WORK INSTRUCTION:
Go through the data below and report how many lines contain "right"; the reply holds only that number.

Data excerpts:
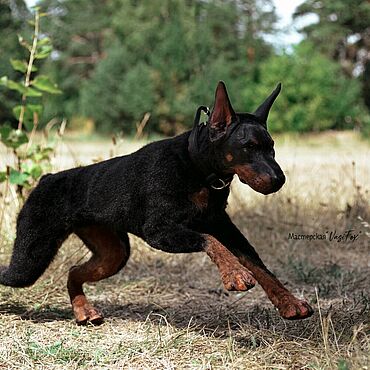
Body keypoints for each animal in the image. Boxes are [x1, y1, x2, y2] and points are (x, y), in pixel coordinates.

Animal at [0, 81, 314, 324]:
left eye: (271, 146)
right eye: (248, 147)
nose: (279, 179)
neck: (196, 168)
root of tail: (46, 178)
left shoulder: (223, 226)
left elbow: (258, 264)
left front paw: (288, 301)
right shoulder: (159, 231)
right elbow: (210, 242)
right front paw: (234, 273)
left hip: (114, 253)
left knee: (73, 272)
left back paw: (83, 311)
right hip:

SOLVED PROBLEM:
5